Pensé que en esa mesa estaban reunidas algunas de las figuras más importantes de la historia musical de nuestro país, un puñado de artistas que tienen en común, además de emocionar de una forma especial a la gente con su trabajo, una ideología de izquierdas muy combativa, radical diría yo. Pero me di cuenta de que, de todos ellos, Serrat era el maestro, el talento superior, la voz más personal, aquel cuya obra es más significativa, delicada y sensible, la que más fuerza ha tenido, la que más ha calado en el público, la que permanecerá para la posteridad.

Volvieron a quedarse solos Sardá y Serrat, para dirigirse ahora, ya casi anochecido, al mercado de La Boquería, lugar emblemático de Barcelona al que suele acudir el cantante. Allí charló con los dependientes de los puestos y compró algunas cosas, un mango entre ellas. “¿Sabes que Juan Pablo II comía un mango todos los días y por eso vivió tanto y se mantuvo tan bien?”, le dijo a Sardá.

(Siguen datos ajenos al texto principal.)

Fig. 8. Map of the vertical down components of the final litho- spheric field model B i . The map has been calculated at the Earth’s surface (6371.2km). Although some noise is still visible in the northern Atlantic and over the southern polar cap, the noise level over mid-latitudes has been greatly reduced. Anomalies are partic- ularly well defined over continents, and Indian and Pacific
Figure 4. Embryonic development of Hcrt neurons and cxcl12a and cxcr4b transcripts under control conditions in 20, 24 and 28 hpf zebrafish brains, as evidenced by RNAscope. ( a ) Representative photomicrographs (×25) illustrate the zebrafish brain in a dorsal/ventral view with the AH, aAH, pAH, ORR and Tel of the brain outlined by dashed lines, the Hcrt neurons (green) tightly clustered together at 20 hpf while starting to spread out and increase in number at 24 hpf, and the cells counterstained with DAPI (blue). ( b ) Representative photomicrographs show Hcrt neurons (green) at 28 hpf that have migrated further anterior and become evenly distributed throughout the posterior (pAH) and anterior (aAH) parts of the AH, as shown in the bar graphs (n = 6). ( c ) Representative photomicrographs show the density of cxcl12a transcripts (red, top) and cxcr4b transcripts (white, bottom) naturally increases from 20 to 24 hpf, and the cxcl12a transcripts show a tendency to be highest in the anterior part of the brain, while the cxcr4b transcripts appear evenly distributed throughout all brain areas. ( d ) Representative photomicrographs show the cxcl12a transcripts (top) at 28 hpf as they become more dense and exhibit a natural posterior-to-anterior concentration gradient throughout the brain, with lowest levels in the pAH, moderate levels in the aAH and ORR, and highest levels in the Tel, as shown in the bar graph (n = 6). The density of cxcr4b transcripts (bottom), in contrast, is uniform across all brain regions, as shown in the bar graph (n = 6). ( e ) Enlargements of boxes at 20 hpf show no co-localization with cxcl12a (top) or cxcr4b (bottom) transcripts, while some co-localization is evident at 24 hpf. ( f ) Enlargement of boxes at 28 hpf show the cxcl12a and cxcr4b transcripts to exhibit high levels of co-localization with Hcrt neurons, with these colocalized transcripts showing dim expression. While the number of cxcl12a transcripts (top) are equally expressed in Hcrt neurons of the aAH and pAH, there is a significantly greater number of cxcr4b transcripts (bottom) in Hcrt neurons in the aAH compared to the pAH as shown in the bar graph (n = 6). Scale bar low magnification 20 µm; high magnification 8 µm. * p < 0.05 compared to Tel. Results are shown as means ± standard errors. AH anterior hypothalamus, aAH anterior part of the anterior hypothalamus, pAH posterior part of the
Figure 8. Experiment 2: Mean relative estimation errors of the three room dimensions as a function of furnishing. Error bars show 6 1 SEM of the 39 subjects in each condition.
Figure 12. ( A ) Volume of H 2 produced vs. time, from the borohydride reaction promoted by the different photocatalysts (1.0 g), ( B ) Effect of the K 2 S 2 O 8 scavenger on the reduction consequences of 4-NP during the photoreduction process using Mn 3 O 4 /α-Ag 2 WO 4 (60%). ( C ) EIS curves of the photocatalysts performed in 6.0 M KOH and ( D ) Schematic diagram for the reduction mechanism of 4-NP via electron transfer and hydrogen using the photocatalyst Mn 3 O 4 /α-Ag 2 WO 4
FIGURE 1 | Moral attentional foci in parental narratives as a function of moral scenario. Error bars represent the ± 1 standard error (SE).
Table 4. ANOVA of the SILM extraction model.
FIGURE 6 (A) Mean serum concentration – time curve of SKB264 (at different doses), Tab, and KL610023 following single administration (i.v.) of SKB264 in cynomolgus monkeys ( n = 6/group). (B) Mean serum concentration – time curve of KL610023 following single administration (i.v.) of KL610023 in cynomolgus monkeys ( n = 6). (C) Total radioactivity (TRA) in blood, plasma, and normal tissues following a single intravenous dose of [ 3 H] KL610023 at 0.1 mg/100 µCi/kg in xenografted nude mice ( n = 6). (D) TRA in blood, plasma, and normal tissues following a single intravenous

“Ha sido un buen día, un día completo. El colegio de mi niñez, comida frente al mar con los amigos, el mercado…”, comentaba Serrat complacido. La magia del momento se cierra con unas imágenes del cantante y Joaquín Sabina en el estudio de grabación cuando estaban preparando el disco que acaban de sacar. Mucho afecto entre los dos, mucha complicidad, mucha amistad. Se les veía disfrutar enormemente juntos.

Sardá intentó todo el tiempo encontrar puntos en común entre sus recuerdos y los de Serrat, pero no se lo pudo llevar a su terreno. El cantautor, a diferencia de él, es un hombre que vive en paz y es muy querido por todo el mundo. Qué placer escuchar sus canciones, cuánta tierna pasión encierran esas letras y esas melodías que llegan a lo más profundo de nuestro ser cuando las escuchamos. Cuánta delicadeza al tratar el amor humano (“La mujer que yo quiero no necesita, bañarse cada noche en agua bendita”), el amor divino (“Oh no eres tú mi cantar, no puedo cantar ni quiero, a ese Jesús del madero, sino al que anduvo en la mar”), el amor a los hijos (“A menudo los hijos se nos parecen, así nos dan la primera satisfacción”), el amor a su tierra (“Nací en el Mediterráneo”), el desgarro del desamor también y de la soledad (“Ay amor, que me desvela la verdad, entre tú y yo la soledad, y un manojillo de escarcha”), el humor cuando habla de los niños (“Esos locos bajitos que se incorporan, con los ojos abiertos de par en par, sin respeto al horario ni a las costumbres y a los que, por su bien, hay que domesticar”), la ironía sagaz en los temas sociales (“Disculpe el señor, se nos llenó de pobres el recibidor”). 

Siempre conmovedor y sentimental, oscilando entre lo ligero y lo profundo, la alegría y la tristeza, cuánta creatividad derrocha Joan Manuel Serrat, cuánta espiritualidad, dulzura, sabiduría, con esa voz tan personal. Serrat es pura intuición, inteligencia, es pura humanidad.